Jimmy Herring: I was there for both sets, and it was wonderful. What was really incredible to me was to hear you [McLaughlin] play Return to Forever music and then hear Chick play some Mahavishnu tunes. That’s never happened before, right?
John McLaughlin: Never, and we’ve played I don’t know how many times together. Generally speaking, we’ve always played standards. The plan this time was to do one duo night and four nights with a band [featuring bassist Victor Wooten and original RTF drummer Lenny White]. Chick’s the birthday boy, so he’s calling the shots. We did the duo night, and the next day there was a four-hour rehearsal because that was the first time the band had actually gotten together.
JH: On the day of the show?
JM: Yeah. And then, already that night—during the night—Chick was sending us new music to play the next day. I’m like, “I’m OD’ing here!” But the attitude onstage was that this is a party, and we’re not 100-percent together. Sometimes the endings would get messed up, so we’d redo them. Publicly. [laughter] Two nights ago, we played “You Know You Know” [off the Mahavishnu Orchestra’s The Inner Mounting Flame], and we had to do the ending three times before we got it right.
JH: And that’s why you said yesterday you thought you knew. [laughter] To see them that relaxed and just having fun … I mean, the intensity was still exploding, but it wasn’t the kind of intensity where people are getting angry or uptight about anything.
JM: No, it’s a celebration. You know, Chick is like an older brother to me. When I arrived in New York in January ’69, I came to play with Tony [Williams, in Lifetime]. And Tony had this last week with Miles at Club Baron before he left the band. My friend in that band was Dave Holland, and so I was waiting at the bar for him and Tony to come by. I didn’t know Miles, I didn’t know he was looking for a guitar player, but he knew I was there to join Tony. It was bitter winter, a lot of snow, and when Miles came into the club … [rises from his chair] Jimmy, you want to stand up?
JH: Yeah. [stands up and walks over to McLaughlin]

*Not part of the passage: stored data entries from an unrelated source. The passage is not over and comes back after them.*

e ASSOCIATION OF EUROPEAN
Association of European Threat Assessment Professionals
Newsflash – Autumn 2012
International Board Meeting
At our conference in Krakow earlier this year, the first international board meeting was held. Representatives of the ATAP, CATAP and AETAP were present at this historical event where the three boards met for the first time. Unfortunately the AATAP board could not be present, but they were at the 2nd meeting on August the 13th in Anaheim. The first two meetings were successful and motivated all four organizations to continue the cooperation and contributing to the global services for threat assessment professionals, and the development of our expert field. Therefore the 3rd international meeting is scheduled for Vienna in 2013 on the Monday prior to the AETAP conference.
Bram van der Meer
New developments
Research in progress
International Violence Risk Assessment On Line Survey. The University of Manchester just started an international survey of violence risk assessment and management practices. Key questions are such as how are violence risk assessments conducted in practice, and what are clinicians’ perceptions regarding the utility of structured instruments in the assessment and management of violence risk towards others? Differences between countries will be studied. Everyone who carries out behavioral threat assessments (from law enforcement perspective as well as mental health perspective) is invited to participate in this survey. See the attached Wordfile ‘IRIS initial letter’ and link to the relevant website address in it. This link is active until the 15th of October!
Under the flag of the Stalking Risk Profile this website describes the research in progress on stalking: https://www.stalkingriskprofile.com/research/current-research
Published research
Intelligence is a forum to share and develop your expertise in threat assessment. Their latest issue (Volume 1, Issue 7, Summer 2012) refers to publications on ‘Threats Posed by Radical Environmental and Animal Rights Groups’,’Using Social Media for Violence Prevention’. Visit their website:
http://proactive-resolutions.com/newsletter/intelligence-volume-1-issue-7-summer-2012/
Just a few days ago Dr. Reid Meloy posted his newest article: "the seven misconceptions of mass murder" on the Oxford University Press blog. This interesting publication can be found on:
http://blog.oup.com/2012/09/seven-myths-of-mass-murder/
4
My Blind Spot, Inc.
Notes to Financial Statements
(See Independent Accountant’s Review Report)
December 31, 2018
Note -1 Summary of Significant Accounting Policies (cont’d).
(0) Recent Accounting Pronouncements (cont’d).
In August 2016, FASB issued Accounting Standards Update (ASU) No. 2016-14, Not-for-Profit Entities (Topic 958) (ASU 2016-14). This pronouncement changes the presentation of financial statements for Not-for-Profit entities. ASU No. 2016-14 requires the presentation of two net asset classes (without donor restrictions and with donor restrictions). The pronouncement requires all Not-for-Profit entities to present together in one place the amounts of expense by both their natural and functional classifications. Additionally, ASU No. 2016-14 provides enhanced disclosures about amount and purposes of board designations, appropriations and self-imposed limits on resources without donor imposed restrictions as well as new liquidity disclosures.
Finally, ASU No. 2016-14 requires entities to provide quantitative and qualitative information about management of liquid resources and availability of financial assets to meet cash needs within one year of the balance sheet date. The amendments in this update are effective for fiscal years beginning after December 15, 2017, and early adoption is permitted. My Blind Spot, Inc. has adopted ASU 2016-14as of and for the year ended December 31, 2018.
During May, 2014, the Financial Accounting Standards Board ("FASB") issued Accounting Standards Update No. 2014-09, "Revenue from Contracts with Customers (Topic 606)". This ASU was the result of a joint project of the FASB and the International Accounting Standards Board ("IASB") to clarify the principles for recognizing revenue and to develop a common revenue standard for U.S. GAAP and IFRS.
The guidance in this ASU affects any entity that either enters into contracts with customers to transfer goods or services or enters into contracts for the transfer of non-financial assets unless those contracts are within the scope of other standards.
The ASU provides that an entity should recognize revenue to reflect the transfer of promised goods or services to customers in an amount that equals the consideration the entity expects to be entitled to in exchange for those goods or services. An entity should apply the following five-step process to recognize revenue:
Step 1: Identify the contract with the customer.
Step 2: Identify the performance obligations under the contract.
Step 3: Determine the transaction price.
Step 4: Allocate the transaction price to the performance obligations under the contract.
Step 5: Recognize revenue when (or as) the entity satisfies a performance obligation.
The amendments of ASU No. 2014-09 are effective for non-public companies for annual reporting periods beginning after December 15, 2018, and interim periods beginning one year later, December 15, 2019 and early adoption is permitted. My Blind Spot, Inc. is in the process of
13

JM: OK, you’re me and I’m Miles. So he comes in wearing this cape and this beautiful hat, and he walks by me like this [brushes Herring with his shoulder as he passes] and says [adopts pitch-perfect Miles whisper], “John …” [continues walking across the room without looking back]
JH: [laughs] Welcome to America.
JM: I was 3 feet off the ground. And the very next day he hired me to do In a Silent Way. But the point of this story was really about Chick. I was sitting at the bar at Club Baron, and after the first set, Chick came over to me and said [another spot-on imitation, this time of Corea’s Massachusetts accent], “Hey man, how ya doin’? I hear you’re comin’ to join Tony, man. That’s cool, wow.” [laughter] I hadn’t even had the chance to say hello to him, and he was so gracious and friendly. And to this day he’s the same. He’s just a lovely person and a wonderful musician. You played with him a couple of times, didn’t you?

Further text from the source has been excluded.